Please see New General Education Curriculum–Liberal Arts and Sciences (LAS) for more information.

(WI) Refers to a writing intensive course within the major.

* Please see Wellness Education Requirement for more information.

Electives

Students are encouraged to focus their professional technical electives in one of five key application areas: 

  • Advanced materials: nano-scale composites, biocompatible materials, specialized coatings, self-assembled materials, colloidal systems
  • Alternative energy systems: fuel cells, renewable energy (i.e., biodiesel and fuels derived from cellulose based feedstocks), and the hydrogen economy
  • Biomedical and biochemical systems: biocompatibility; artificial organs; cellular growth (in vitro and in vivo), including the scaffolding environments that are needed to culture cells to differentiate into replacement organs; and biochemical processes (i.e., manufacture of pharmaceuticals and purification of biological materials)
  • Environmental applications: toxic waste remediation, contemporary environmental policy issues, and the integration and application of knowledge from the above subject areas with a focus on sustainability
  • Semiconductor processing: traditional and novel methods for manufacturing microsystem-based products, including the development and application of advanced materials for this application domain

Additional information

BS, Chemical engineering/MS, Science, technology, and public policy

A five-year accelerated, cross-disciplinary degree is available for motivated, qualified chemical engineering students who are interested in earning a BS in chemical engineering and an MS in science, technology, and public policy (offered by the College of Liberal Arts). The MS program in science, technology and public policy emphasizes the creation and understanding of engineering, science, and technology policy. The program enables students to interact with faculty members and researchers who are working on scientific developments and technological innovations that drive new public policy considerations.

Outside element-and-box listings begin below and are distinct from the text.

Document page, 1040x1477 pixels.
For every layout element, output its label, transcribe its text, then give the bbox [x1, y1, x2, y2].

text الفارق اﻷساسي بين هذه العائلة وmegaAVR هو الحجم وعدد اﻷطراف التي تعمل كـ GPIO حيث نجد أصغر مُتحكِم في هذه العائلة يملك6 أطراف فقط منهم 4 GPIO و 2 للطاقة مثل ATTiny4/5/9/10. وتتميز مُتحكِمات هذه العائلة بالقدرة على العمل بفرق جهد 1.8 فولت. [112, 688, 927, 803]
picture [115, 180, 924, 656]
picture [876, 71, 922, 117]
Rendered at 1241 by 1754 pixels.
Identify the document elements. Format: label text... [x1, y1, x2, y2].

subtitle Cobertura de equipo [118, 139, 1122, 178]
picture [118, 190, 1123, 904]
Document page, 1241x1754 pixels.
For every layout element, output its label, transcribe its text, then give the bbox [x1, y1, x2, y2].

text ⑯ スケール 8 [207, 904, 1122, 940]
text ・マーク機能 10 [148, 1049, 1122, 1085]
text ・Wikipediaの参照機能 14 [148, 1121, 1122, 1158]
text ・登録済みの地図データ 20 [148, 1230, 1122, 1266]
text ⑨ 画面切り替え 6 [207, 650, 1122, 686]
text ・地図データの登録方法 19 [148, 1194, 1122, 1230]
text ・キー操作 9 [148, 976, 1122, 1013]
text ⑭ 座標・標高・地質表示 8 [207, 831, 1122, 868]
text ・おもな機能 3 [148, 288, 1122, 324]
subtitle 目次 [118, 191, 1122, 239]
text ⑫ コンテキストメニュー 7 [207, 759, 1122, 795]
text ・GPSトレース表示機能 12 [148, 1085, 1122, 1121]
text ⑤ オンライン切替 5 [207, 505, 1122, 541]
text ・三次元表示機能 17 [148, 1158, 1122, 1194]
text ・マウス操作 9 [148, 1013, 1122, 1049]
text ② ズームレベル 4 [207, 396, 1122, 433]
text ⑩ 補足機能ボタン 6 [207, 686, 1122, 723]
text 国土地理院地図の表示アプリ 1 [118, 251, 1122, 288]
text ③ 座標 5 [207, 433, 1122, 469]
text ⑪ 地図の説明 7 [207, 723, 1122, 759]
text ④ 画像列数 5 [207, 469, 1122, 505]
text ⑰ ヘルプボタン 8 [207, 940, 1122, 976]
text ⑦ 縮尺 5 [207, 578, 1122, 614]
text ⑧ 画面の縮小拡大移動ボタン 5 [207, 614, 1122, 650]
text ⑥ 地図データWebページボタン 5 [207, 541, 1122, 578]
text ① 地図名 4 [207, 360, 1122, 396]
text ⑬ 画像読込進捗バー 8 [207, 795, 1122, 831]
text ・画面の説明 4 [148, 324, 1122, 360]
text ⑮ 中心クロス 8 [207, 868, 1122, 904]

Chemical engineers are ideal candidates to augment their education with in-depth knowledge of public policy. The breadth and depth of chemical engineering, as evidenced by the large range of application domains in which they play a role, provides an opportunity for chemical engineers to influence public policy over a broad range of issues of relevance to society. Additionally, as chemical engineers are often called on to mitigate problems of societal importance such as environmental remediation, an in-depth knowledge of government regulations and their origin is often essential for engineering practice.